Dans leur tandem, N’Ganda et sa caste ont fait endosser aux Tutsi toute responsabilité de la misère congolaise. Ainsi, avec cette perche tendue vers les congolais que les plus zélés appellent « congolais de souche », ils ont mis les mots sur le désormais seul et unique mal congolais et se sont offert ainsi les moyens de leur politique. Par leurs messages de haine, ils laissent les Congolais, même les sans pain et les mal abrités dans une ferveur incroyable, au milieu d’une ambiance survoltée. Quitte à croire que ces derniers trouvent satisfaction de leurs besoins vitaux dans le funeste projet d’extermination des Tutsi.
On peut imaginer combien d’hommes et de femmes ont mis toute leur force dans la bataille pour s’insurger contre la commune rurale de Minembwe que N’Gbanda, Fayulu et Bazaiba qualifièrent sans vergogne de matérialisation d’annexion au Rwanda, d’une partie du territoire congolais. Et ce, sans peur d’être contredits par ceux qui, raisonnablement évoquent des centaines de kilomètres et des dizaines de communes entre Minembwe et la frontière Rwandaise.

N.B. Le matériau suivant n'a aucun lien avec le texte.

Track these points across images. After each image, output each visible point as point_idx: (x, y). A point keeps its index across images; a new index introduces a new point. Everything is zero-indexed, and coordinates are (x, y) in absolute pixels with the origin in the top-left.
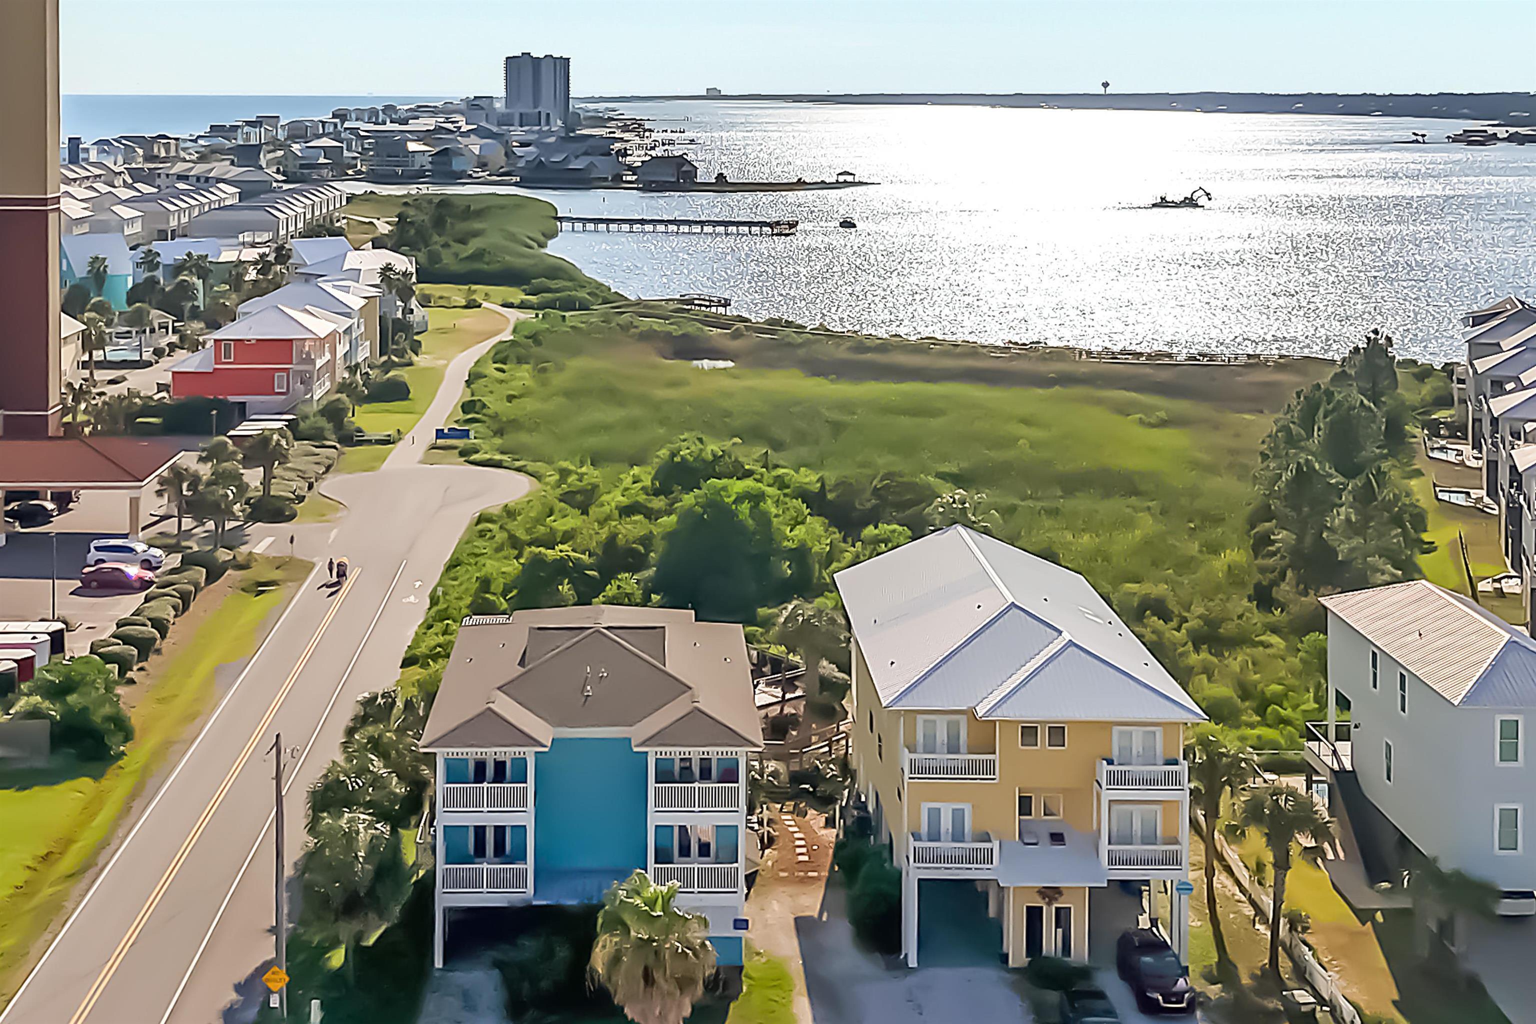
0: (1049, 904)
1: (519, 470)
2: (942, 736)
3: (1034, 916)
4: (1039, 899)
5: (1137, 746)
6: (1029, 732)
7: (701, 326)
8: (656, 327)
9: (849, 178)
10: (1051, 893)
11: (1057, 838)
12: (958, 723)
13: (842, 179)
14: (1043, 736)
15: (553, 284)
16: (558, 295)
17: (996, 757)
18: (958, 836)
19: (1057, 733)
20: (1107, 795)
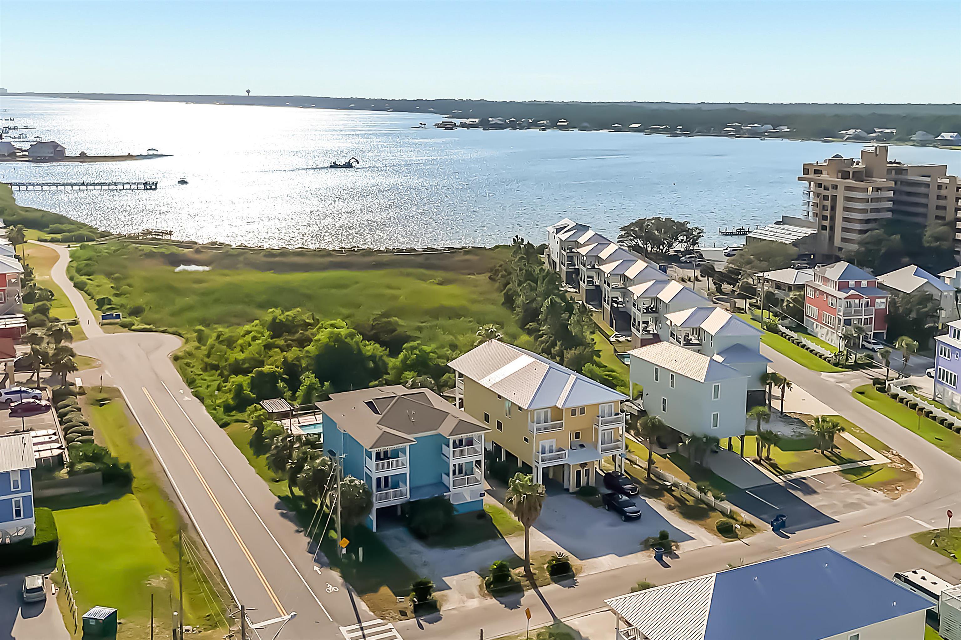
0: (583, 469)
1: (163, 332)
2: (542, 417)
3: (578, 473)
4: (579, 467)
5: (606, 411)
6: (574, 412)
7: (176, 248)
8: (154, 250)
9: (155, 152)
10: (583, 465)
11: (582, 446)
12: (547, 411)
13: (151, 153)
14: (578, 412)
15: (63, 227)
16: (73, 233)
17: (563, 421)
18: (551, 451)
19: (582, 411)
20: (601, 428)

Ces instigateurs de haine ethnique savent pertinemment que leurs admirateurs souffrent d’un syndrome d’acceptation automatique. Pourvu qu’on parle du mal des Tutsi, toutes les autres considérations légales, scientifiques et objectives sont balayées d’un revers de la main. La date d’interpellation, à l’Assemblée Nationale, du ministre Azarias Ruberwa est, à ce sujet à marquer d’une pierre blanche. Submergés par les messages accusant toujours « l’occupant rwandais » comme auteur des mille plaies qui le dévorent (cherté de vie et privations sans nombre : manque d’eau, d’électricité et d’infrastructures sociales, insécurité alimentaire, etc.), les congolais paraissent ne plus avoir ni discernement, ni jugement critique. Par croyance au supposé patriotisme de la coterie anti-tutsi, ils se sont laissés largement duper par les âneries de N’Gbanda et semblent entièrement se fier à ses thèses et aux discours qui les encensent de « souverains primaires ». Les mêmes éléments de langage de la part de N’Gabanda sont relayés par d’autres extrémistes donnés dans le cas précis pour gardiens du temple !
On sait d’expérience que les discours de Mr. Honoré N’Gbanda ont servi de véritable moteur pour la meurtrière machine de guerre contre les Tutsi sur leur terre de Minembwe et de Masisi. En revanche, ces discours xénophobes ont bénéficié du soutien indescriptible des élus du peuples, des grandes figures de la société civile et de l’église dont les célèbres pasteurs protestants et prélats catholiques – Pasteur Mukuna et Mgr Muyengo en tête de gondole. Et avec ce soutien par les élites, il y a fort à parier qu’au moment où Honoré N’Gbanda laisse derrière lui l’héritage d’un champion de haine ethnique, il soit en phase de béatification et soit rapidement promu à la canonisation.